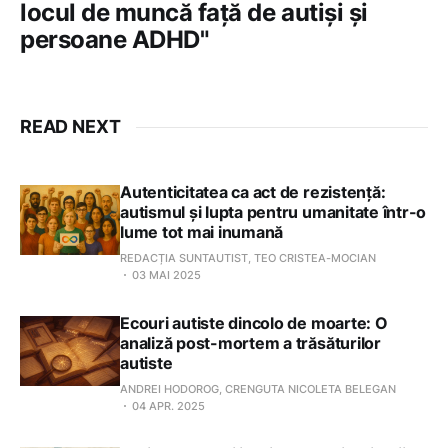
locul de muncă față de autiși și
persoane ADHD"
READ NEXT
Autenticitatea ca act de rezistență:
autismul și lupta pentru umanitate într-o
lume tot mai inumană
REDACȚIA SUNTAUTIST, TEO CRISTEA-MOCIAN
03 MAI 2025
Ecouri autiste dincolo de moarte: O
analiză post-mortem a trăsăturilor
autiste
ANDREI HODOROG, CRENGUTA NICOLETA BELEGAN
04 APR. 2025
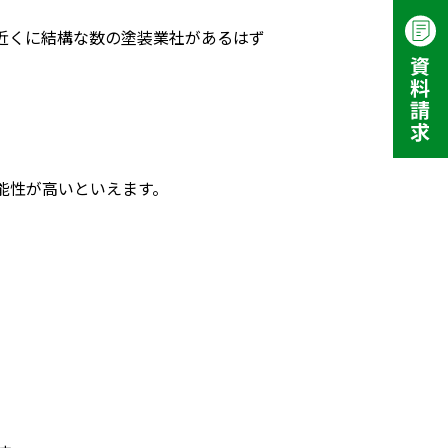
近くに結構な数の塗装業社があるはず
。
能性が高いといえます。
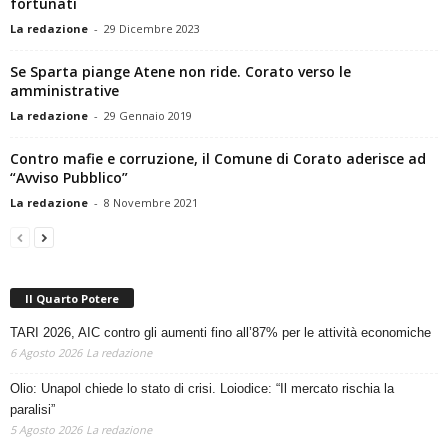
fortunati
La redazione
-
29 Dicembre 2023
Se Sparta piange Atene non ride. Corato verso le
amministrative
La redazione
-
29 Gennaio 2019
Contro mafie e corruzione, il Comune di Corato aderisce ad
“Avviso Pubblico”
La redazione
-
8 Novembre 2021
Il Quarto Potere
TARI 2026, AIC contro gli aumenti fino all’87% per le attività economiche
6 Agosto 2026
La redazione
Olio: Unapol chiede lo stato di crisi. Loiodice: “Il mercato rischia la
paralisi”
5 Agosto 2026
La redazione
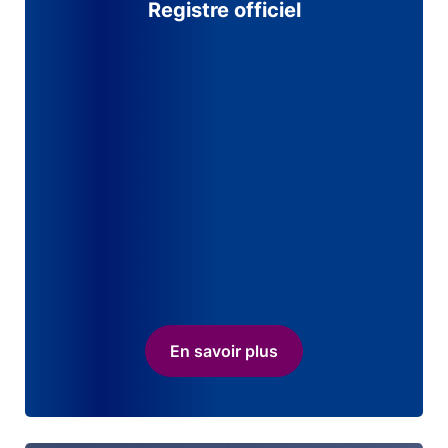
Registre officiel
En savoir plus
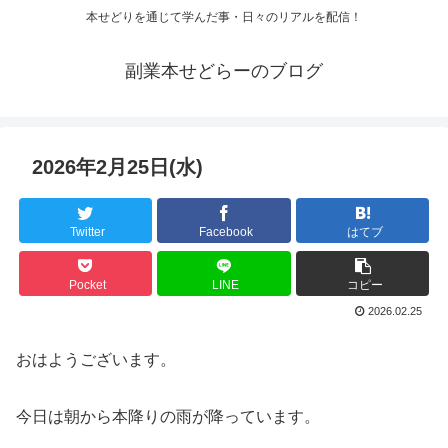
本せどりを通じて学んだ事・日々のリアルを配信！
副業本せどらーのブログ
2026年2月25日(水)
Twitter
Facebook
はてブ
Pocket
LINE
コピー
2026.02.25
おはようございます。
今日は朝から本降りの雨が降っています。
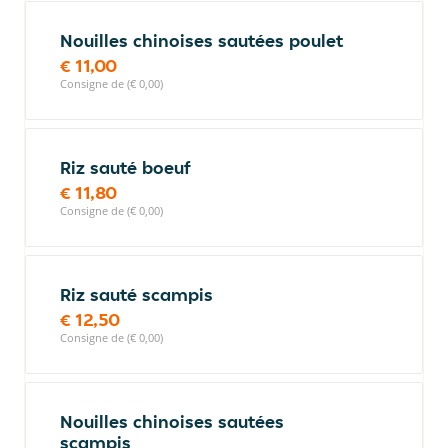
Nouilles chinoises sautées poulet
€ 11,00
Consigne de (€ 0,00)
Riz sauté boeuf
€ 11,80
Consigne de (€ 0,00)
Riz sauté scampis
€ 12,50
Consigne de (€ 0,00)
Nouilles chinoises sautées
scampis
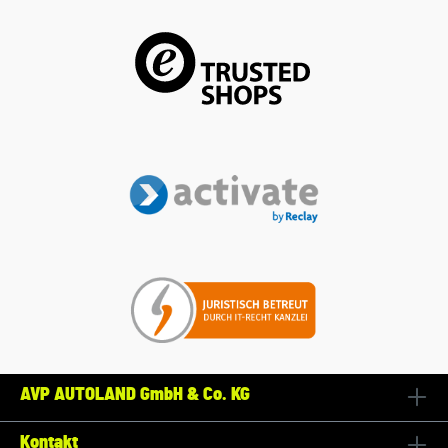
AVP AUTOLAND GmbH & Co. KG
Kontakt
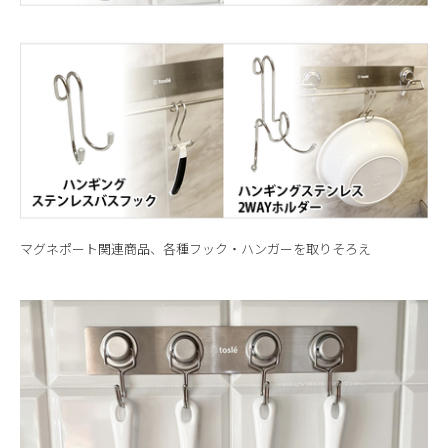
マグネポート関連商品、各種フック・ハンガーを取りそろえ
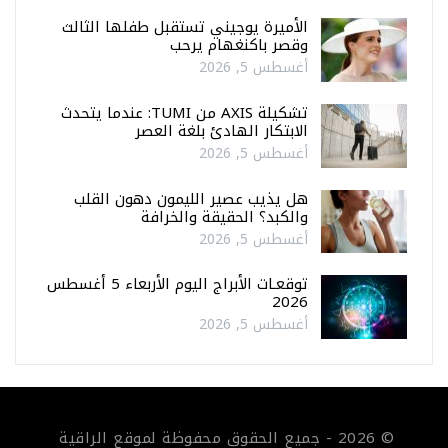
الأميرة يوجيني تستقبل طفلها الثالث
وقصر باكنغهام يرحب
أغسطس 5, 2026
تشكيلة AXIS من TUMI: عندما يتحدث
الابتكار الهادئ بلغة العصر
أغسطس 5, 2026
هل يذيب عصير الليمون دهون القلب
والكبد؟ الحقيقة والخرافة
أغسطس 5, 2026
توقعـات الأبراج اليوم الأربعاء 5 أغسطس
2026
أغسطس 5, 2026
© 2026 - جميع الحقوق محفوظة لموقع الراقية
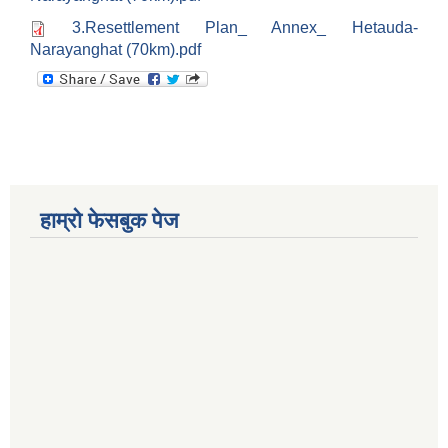
3.Resettlement Plan_ Annex_ Hetauda-
Narayanghat (70km).pdf
हाम्रो फेसबुक पेज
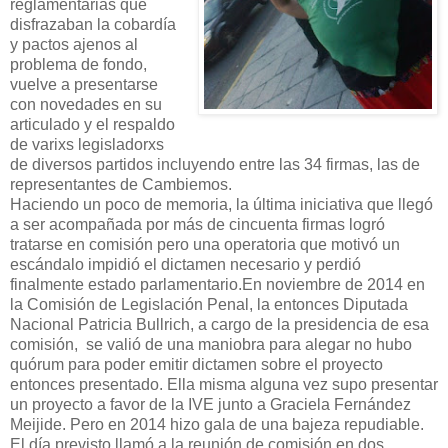
reglamentarias que
disfrazaban la cobardía
y pactos ajenos al
problema de fondo,
vuelve a presentarse
con novedades en su
articulado y el respaldo
de varixs legisladorxs
de diversos partidos incluyendo entre las 34 firmas, las de
representantes de Cambiemos.
Haciendo un poco de memoria, la última iniciativa que llegó
a ser acompañada por más de cincuenta firmas logró
tratarse en comisión pero una operatoria que motivó un
escándalo impidió el dictamen necesario y perdió
finalmente estado parlamentario.En noviembre de 2014 en
la Comisión de Legislación Penal, la entonces Diputada
Nacional Patricia Bullrich, a cargo de la presidencia de esa
comisión, se valió de una maniobra para alegar no hubo
quórum para poder emitir dictamen sobre el proyecto
entonces presentado. Ella misma alguna vez supo presentar
un proyecto a favor de la IVE junto a Graciela Fernández
Meijide. Pero en 2014 hizo gala de una bajeza repudiable.
El día previsto llamó a la reunión de comisión en dos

····················

Task instructions: Filter the listing above, keeping only the lines with "proyecto".

Answer to this task:
quórum para poder emitir dictamen sobre el proyecto
un proyecto a favor de la IVE junto a Graciela Fernández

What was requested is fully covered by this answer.